Extracted information:
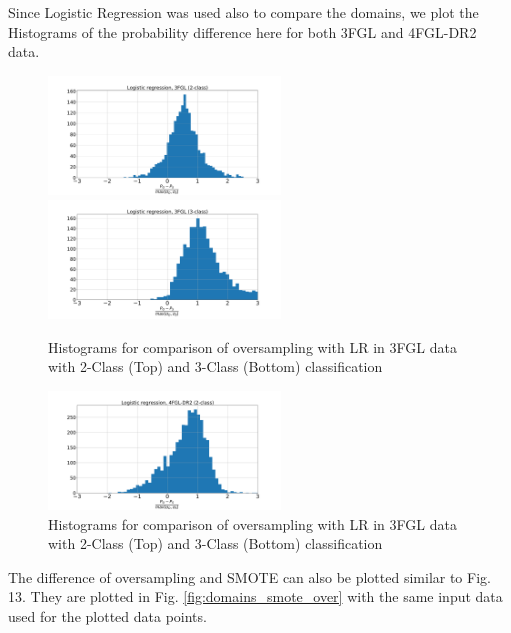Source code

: Since Logistic Regression was used also to compare the domains, we plot the Histograms of the probability difference here for both 3FGL and 4FGL-DR2 data.
\begin{figure}[h]
\centering
\hspace*{-0.5cm}
\includegraphics[width=0.55\textwidth]{plots/hist_diff_smote_LR_3FGL_2class.pdf}
\hspace*{-0.5cm}
\includegraphics[width=0.55\textwidth]{plots/hist_diff_smote_LR_3FGL_3class.pdf}
\caption{Histograms for comparison of oversampling with LR in 3FGL data with 2-Class (Top) and 3-Class (Bottom) classification
}
\label{fig:nn_nn}
\end{figure}

\begin{figure}[h]
\centering
\hspace*{-0.5cm}
\includegraphics[width=0.55\textwidth]{plots/hist_diff_smote_LR_4FGL-DR2_2class.pdf}
\caption{Histograms for comparison of oversampling with LR in 3FGL data with 2-Class (Top) and 3-Class (Bottom) classification
}
\label{fig:nn_nn}
\end{figure}

The difference of oversampling and SMOTE can also be plotted similar to Fig. 13. They are plotted in Fig. \ref{fig:domains_smote_over} with the same input data used for the plotted data points.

Task brief: Set out the material once more, exact in every line, with no images.

Response to this exercise:
Source code

: Since Logistic Regression was used also to compare the domains, we plot the Histograms of the probability difference here for both 3FGL and 4FGL-DR2 data.
\begin{figure}[h]
\centering
\hspace*{-0.5cm}
\includegraphics[width=0.55\textwidth]{plots/hist_diff_smote_LR_3FGL_2class.pdf}
\hspace*{-0.5cm}
\includegraphics[width=0.55\textwidth]{plots/hist_diff_smote_LR_3FGL_3class.pdf}
\caption{Histograms for comparison of oversampling with LR in 3FGL data with 2-Class (Top) and 3-Class (Bottom) classification
}
\label{fig:nn_nn}
\end{figure}

\begin{figure}[h]
\centering
\hspace*{-0.5cm}
\includegraphics[width=0.55\textwidth]{plots/hist_diff_smote_LR_4FGL-DR2_2class.pdf}
\caption{Histograms for comparison of oversampling with LR in 3FGL data with 2-Class (Top) and 3-Class (Bottom) classification
}
\label{fig:nn_nn}
\end{figure}

The difference of oversampling and SMOTE can also be plotted similar to Fig. 13. They are plotted in Fig. \ref{fig:domains_smote_over} with the same input data used for the plotted data points.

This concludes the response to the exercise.